3) Komponen Metode/Strategi
Merupakan pendekatan, strategi, dan sistem
pengelolaan pendidikan/pembelajaran yang dilakukan di setiap lembaga
pendidikan, sehingga program atau kurikulum yang telah ditetapkan dapat
berjalan secara efektif, efisien, dan akuntabel.
4) Komponen Evaluasi
Merupakan
alat ukur untuk mengetahui keterlaksanaan program dan tingkat keberhasilan yang
telah dicapai dikaitkan dengan rencana yang telah ditetapkan oleh kurikulum.
Alat evaluasi kurikulum harus ditetapkan secara valid dan dapat menilai seluruh
aspek kurikulum (proses dan hasil).
Keempat komponen kurikulum (tujuan, isi, metode,
evaluasi) merupakan suatu kesatuan yang terintegrasi, saling memengaruhi dan
menentukan untuk mencapai tujuan yang ditetapkan. Dengan demikian kurikulum
dikatakan sebagai suatu sistem.
Kurikulum
merupakan alat untuk merealisasikan
harapan atau tujuan pendidikan. Dengan demikian kurikulum memiliki peran yang
sangat penting karena berfungsi sebagai alat untuk menata dan mengelola program
pendidikan. Kurikulum sebagai program tertulis (document curriculum)
atau disebut juga dengan kurikulum ideal (ideal curriculum) tidak
berpengaruh terhadap pencapaian sasaran pendidikan/pembelajaran sebelum
kurikulum tersebut diaplikasikan kedalam program nyata (actual curriculum)[60].
Kegiatan
nyata penerapan kurikulum yaitu dalam
bentuk “Pembelajaran”. Oleh karena itu, untuk melihat sejauhmana kurikulum
berjalan secara efektif dan efisien harus dilihat dari proses dan hasil
pembelajaran di setiap sekolah.Agar lebih jelas bagaimana hubungan antara
pendidikan, kurikulum dan pembelajaran dapat dilihat pada bagan berikut.
d. Perkembangan
Teori Kurikulum
Perkembangan
teori kurikulum tidak dapat dilepaskan dari sejarah perkembangannya.

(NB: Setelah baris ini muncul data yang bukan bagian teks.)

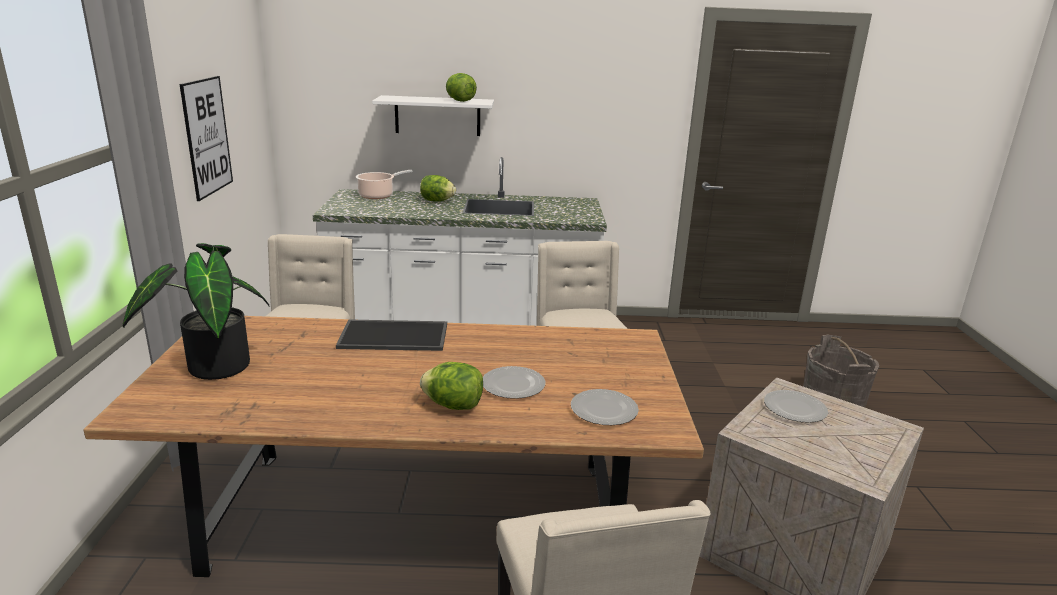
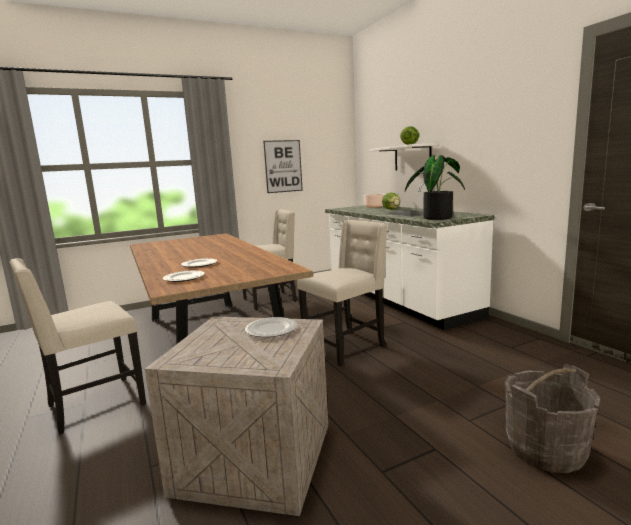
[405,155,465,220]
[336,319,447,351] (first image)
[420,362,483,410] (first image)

Perkembangan kurikulum telah dimulai pada tahun 1890 dengan tulisan Charles dan
McMurry, tetapi secara definitif berawal pada hasil karya Franklin Babbit tahun
1918[61].
Bobbit sering dipandang sebagai ahli kurikulum yang pertama, ia perintis
pengembangan praktik kurikulum. Bobbit adalah orang pertama yang mengadakan
analisis kecakapan atau pekerjaan sebagai cara penentuan keputusan dalam
penyusunan kurikulum. Dia jugalah yang menggunakan pendekatan ilmiah dalam
mengidentifikasi kecakapan pekerjaan dan kehidupan orang dewasa sebagai dasar
pengembangan kurikulum.
Menurut
William Pinar, inti teori kurikulum itu sederhana, yaitu kehidupan manusia[62].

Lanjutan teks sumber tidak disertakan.